Luna terpaku di tempatnya berdiri ketika salah satu dari mereka mengunci pintunya dari dalam.

"Hai kak Lunaria Devi." sapa Raya dengan nada suara yang dimanis-maniskan namun lumayan menyeramkan.

"Hai juga dik. Ada apa ya?" tanya Luna berusaha menampilkan raut wajah setenang mungkin, walaupun dalam hatinya ia sudah sangat ketakutan dan was-was. Ia memiliki  firasat buruk tentang dirinya saat ini. Apakah adik-adik kelasnya ini sedang menunggunya? Tapi untuk apa? Apa salahnya? Ia sama sekali tak merasa membuat kesalahan pada keempat adik kelasnya ini.

"Stella yang ingin bicara kak Luna." sahut Stella tersenyum kecil, yang sedikit lebih sopan bicara pada kakak kelasnya

"Oh iya Stella. Ada keperluan apa sama kakak?" tanya Luna dengan ramah, entah kenapa hatinya mendadak lebih tenang sekarang ketika mendengar suara lembut dan sopan dari Stella juga senyuman kecil di wajahnya.

"Stella mau tanya, kakak waktu lalu sempat dekat dengan Bastian Angkasa?" tanya Stella dengan nada yang begitu tenang, sama sekali tak memunculkan rasa cemburu maupun rasa marahnya. Padahal sebenarnya ia sangat ingin menjambak Luna yang sama sekali tak merasa bersalah.

"Bastian Angkasa? Bastian teman sekelasku? Tidak Stella, aku tak pernah dekat dengannya. Kenapa memangnya?" tanya Luna dengan nada sesopan mungkin pada adik kelasnya ini. Ia tahu jika Stella adalah siswi paling berpengaruh di SMA Bintang. Jadi ia harus hati-hati agar hidupnya tak terancam selama bersekolah di SMA Bintang.

"Tidak pernah dekat? Yakin kak Luna tidak pernah dekat?" kini giliran Naura yang memotong pembicaraan. Ia sudah muak dengan wajah polos Luna yang seperti tidak mengetahui apapun tentang Bastian.

"Yakin dik. Ada apa sih?" tanya Luna semakin bingung. Ia merasa dirinya terpojokkan disini. Ia merasa dirinya terus di pojokkan. Memangnya apa salahnya?

"Kalau tidak kenal kenapa kakak berduaan di Lab Biologi sama Bastian?" tanya Stella masih dengan nada yang begitu tenang, seakan-akan ini adalah hal biasa baginya, seakan-akan ini bukan masalah besar baginya. Padahal nyatanya berbanding terbalik.

"Kakak? Berduaan sama Bastian di Lab Biologi? Tidak pernah dik. Kakak hanya mengerjakan tugas kelompok sama Bastian. Itu pun guru yang membagi anggota kelompoknya dik. Berdua secara acak. Kalau bebas, kakak tidak mungkin sama Bastian." ucap Luna mulai paham kemana arah pembicaraan ini. ia akan menjelaskan sedetail  mungkin.  Ia tidak ada hubungan apa-apa dengan Bastian, sedikit rasa pun untuk Bastian tidak ada.

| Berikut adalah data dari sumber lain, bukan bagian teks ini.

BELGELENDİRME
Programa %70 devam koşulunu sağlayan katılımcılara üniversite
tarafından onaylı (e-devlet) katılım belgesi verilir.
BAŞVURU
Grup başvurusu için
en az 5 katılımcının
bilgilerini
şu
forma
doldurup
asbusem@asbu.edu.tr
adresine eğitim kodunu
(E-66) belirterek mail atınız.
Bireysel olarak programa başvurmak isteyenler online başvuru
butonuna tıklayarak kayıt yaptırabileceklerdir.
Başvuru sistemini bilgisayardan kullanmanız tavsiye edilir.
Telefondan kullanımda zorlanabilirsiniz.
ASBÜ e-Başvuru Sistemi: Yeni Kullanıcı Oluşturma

"Kakak sedang berbicara jujur?" tanya Stella menatap kakak kelasnya dengan tatapan teduhnya, mencari kejujuran disana. Ia hanya ingin kejujuran bukan kebohongan yang menusuk hatinya. Ia sangat menyukai Bastian. Bahkan lebih dari rasa penasarannya ke Bisma.

"Tentu saja kakak berbicara jujur dik, untuk apa kakak berbohong? Perlu kamu ketahui dik, kakak sama sekali tidak ada rasa apapun ke Bastian walaupun kita satu kelompok, apalagi ada hubungan dik. Kakak hanya teman kelompok Biologinya Bastian." ucap Luna mengatakan sejujurnya apapun yang menjadi kenyataannya. 

"Kak, Bastian calon pacarku. Tolong jangan dekati dia apapun yang terjadi kak. Aku mohon dengan sangat pada kak Luna." ucap Stella dengan nada sopan dan tak lupa memberikan senyum tipisnya untuk Luna. Ini hanyalah bentuk hormatnya kepada kakak kelasnya. Ia tidak membully kali ini, ia ingin menjadi gadis yang tidak dikenal kejam lagi oleh siswa-siswi di SMA Bintang.